Wege zum Berufsabschluss bei ARRIVO BERLIN
Doch nicht alle Menschen mit Fluchthintergrund können auf eine berufliche Biografie zurückblicken. Frau Neumann vom Projekt ARRIVO BERLIN Wege zum Berufsabschluss berichtet im Infozirkel aus ihrer täglichen Beratungspraxis: „Die Situation ist häufig ähnlich, wie bei Jugendlichen im Allgemeinen auch ohne Fluchthintergrund. Einige von ihnen haben sich mit der Frage ‚was möchte ich arbeiten‘ noch nicht beschäftigt. Wieder andere Geflüchtete wollen an ihre berufliche Vergangenheit nicht anknüpfen.“
Daher gehört es zu den zentralen Beratungsthemen, den Zielberuf zu klären. Hierfür spielen u.a. berufliche Erfahrungen und Qualifikationen eine wichtige Rolle, um den Teilnehmenden den passenden Weg zum Berufsabschluss unterbreiten zu können. Hierfür arbeitet das Projekt mit SANQ e.V oder dem Projekt EMSA eng zusammen. Ebenfalls von zentraler Bedeutung auf dem Weg zum Berufsabschluss und Beratungsschwerpunkt sind Sprachkenntnisse in Deutsch. Vor allem in reglementierten Berufen wie Erzieher_in ist das deutsche Sprachniveau eine zentrale Zugangsvoraussetzung.

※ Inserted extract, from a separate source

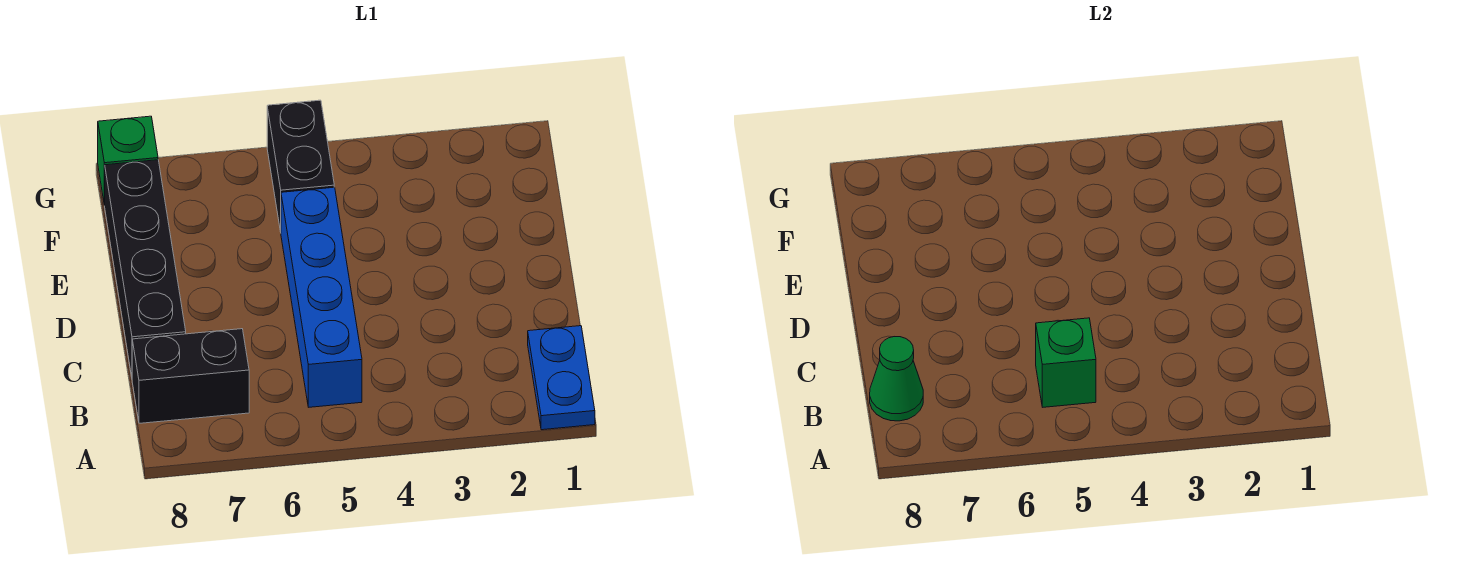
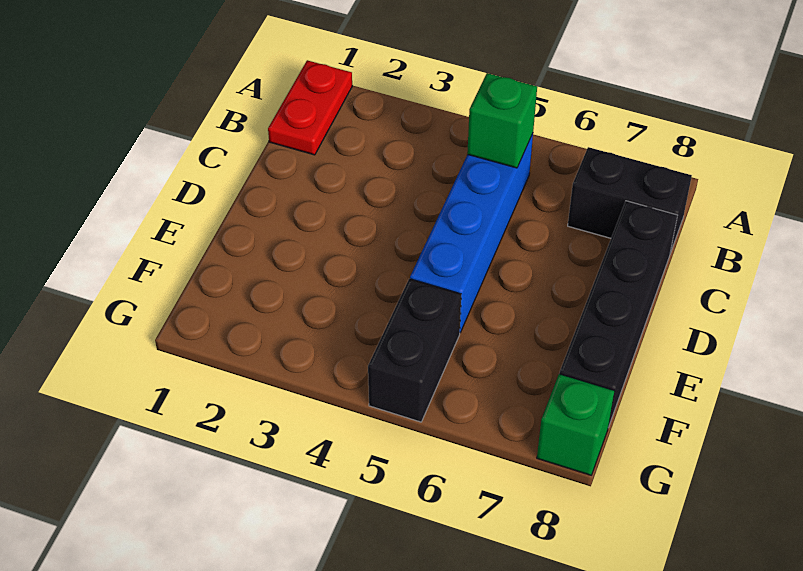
blue 1x2 plate [528,326,595,430] -> red 1x2 plate [268,60,352,155]
green 1x1 cone [870,337,923,421] -> none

Doch in der Beratung, gibt es neben der Berufsorientierung und Teilzeitangeboten aufgrund der familiären Situation noch weitere Themen, die besonders Frauen betreffen. „Häufig geht es auch um die Dequalifizierung von Akademikerinnen“, so Neumann. Grund hierfür ist die einzigartige Ausbildungslandschaft in Deutschland. In vielen Ländern sind Berufe, der hier eine Ausbildung zugrunde liegt im Ausland ein Studienfach. Dies sei dann oft nicht kompatibel bzw. die Vergleichbarkeit der Inhalte schwierig.
Für die Teilnehmer_innen des Online Seminars waren dies hilfreiche Inputs und Anregungen für ihre tägliche Arbeit. Dies zeigte auch die rege Diskussion im Gruppenchat, wo zusätzliche Fragen von den Expertinnen beantwortet werden konnten.
Der nächste Infozirkel ist für den Herbst geplant und wird das Thema „Nachteilsausgleich beantragen“ fokussieren.